I'm aware of this, but wouldn't it be easier to build upon the LTSC release than to have to go through a normal release and disable all the stuff that's tacked on?

I agree with all the stuff about the Windows Store, and the stuff you said in the security recommendations section, fortunately the Windows store is 1 command away from an installation wsreset -i and winget is easy to install.

What you need is not LTSC edition of the OS. You need to version lock your OS using policies and that can be done on normal edition of the OS too.

Again why go through all this trouble with the latest release when the LTSC does it for you and has security fixes? Can you version lock to a specific feature update and still receive security fixes on the SAC? If you can, is it as streamlined as on the LTSC?

do you know the difference between Windows PowerShell and PowerShell?

Yes, but I've got an irrelevant question: can you fully replace WP with pwsh in all cases and integrate it into the OS? Having so many powershell/windowspowershell versions is getting annoying lol.

Do you know of any specific attack that works against a 24H2/23H2 build hardened with what this repo offers, but fails in LTSC edition?
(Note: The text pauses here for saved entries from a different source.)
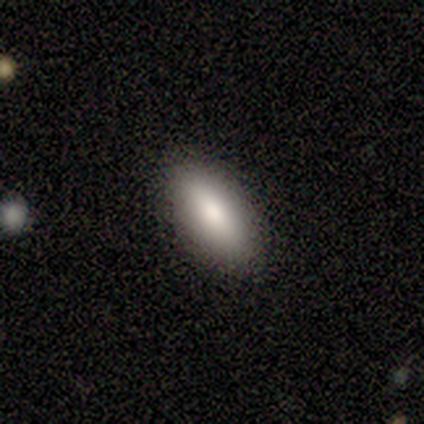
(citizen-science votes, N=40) Smooth or featured?
  - smooth: 90% *
  - star or artifact: 8%
  - featured or disk: 2%
How rounded?
  - in between: 81% *
  - cigar-shaped: 17%
  - round: 3%
Merging?
  - none: 89% *
  - minor disturbance: 11%
  - major disturbance: 0%
  - merger: 0%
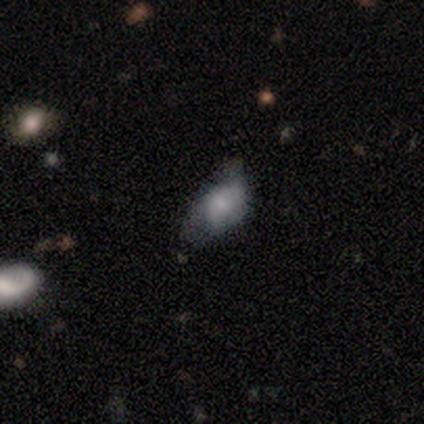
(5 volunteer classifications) A featured or disk galaxy (80%) viewed edge-on (50%, tied with no) with a rounded central bulge (100%). Merging: none (60%).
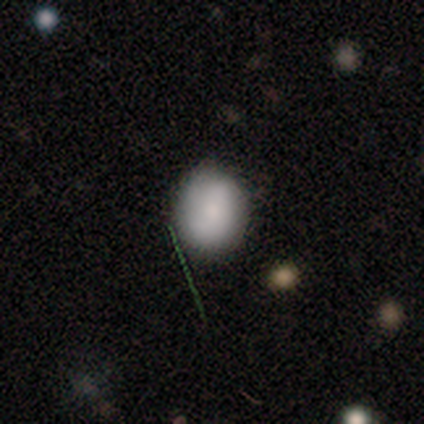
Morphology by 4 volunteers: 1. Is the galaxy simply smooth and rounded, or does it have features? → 100% smooth, 0% featured or disk, 0% star or artifact.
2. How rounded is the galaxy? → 50% round (tied), 50% in between (tied), 0% cigar-shaped.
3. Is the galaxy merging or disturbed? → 75% minor disturbance, 25% none, 0% major disturbance, 0% merger.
Not specifically, but its a pretty safe assumption that the more stuff you tack onto an OS the larger the attack surface. Whether the new security features present in the SAC mitigate more than they introduce is something I cannot answer.
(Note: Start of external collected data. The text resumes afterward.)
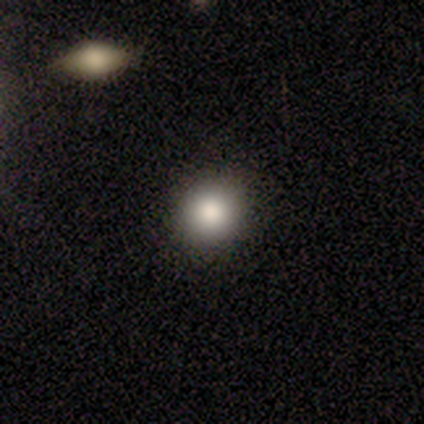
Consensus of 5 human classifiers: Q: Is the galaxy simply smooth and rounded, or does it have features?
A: smooth — 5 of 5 (100%).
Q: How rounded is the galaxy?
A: round — 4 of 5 (80%).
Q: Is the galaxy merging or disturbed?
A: none — 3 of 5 (60%).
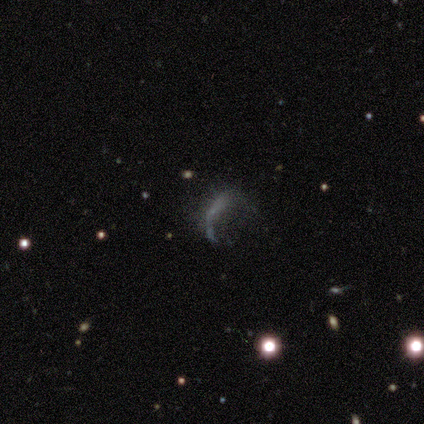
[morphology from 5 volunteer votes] Smooth or featured? 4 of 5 (80%) said star or artifact.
If you're a home user and go out of your way to use enterprise class software, then that's a whole different story.

Made me smile, but enterprise stuff is just generally better. It's kinda like my sister buying stuff from the mens' section because it's usually better quality.

Regardless, I've used your script on family computers to save myself the headache, and it has worked flawlessly. I'm enticed to install Windows 11 just for it. Thank you tremendously for your work.

[HotCakeX]

I pretty much covered everything, but to answer the new questions:

We can't remove Windows PowerShell from the OS yet, i think in the future we will be able to do that just like we can do it with PowerShell v2 (which is removed by default from Windows Server 2025), but it's just there and you can install PowerShell from Microsoft store and you will only use that. The Windows PowerShell engine is actually required for some legacy stuff, i have to use it in my other module.

The links to documents should have the info you need for version locking, I haven't tried doing it myself so don't have much experience to share at the moment.

There are a LOT of misinformation on the internet, i myself saw one tweet with many likes on X couple of days ago, someone telling people to use LTSC for some made up reason, without considering the licensing requirements, or the fact that the target audience for LTSC is not what they think it is.

Security features aren't backported to LTSC AFAIK.

And you're welcome, glad you did that, i do the same!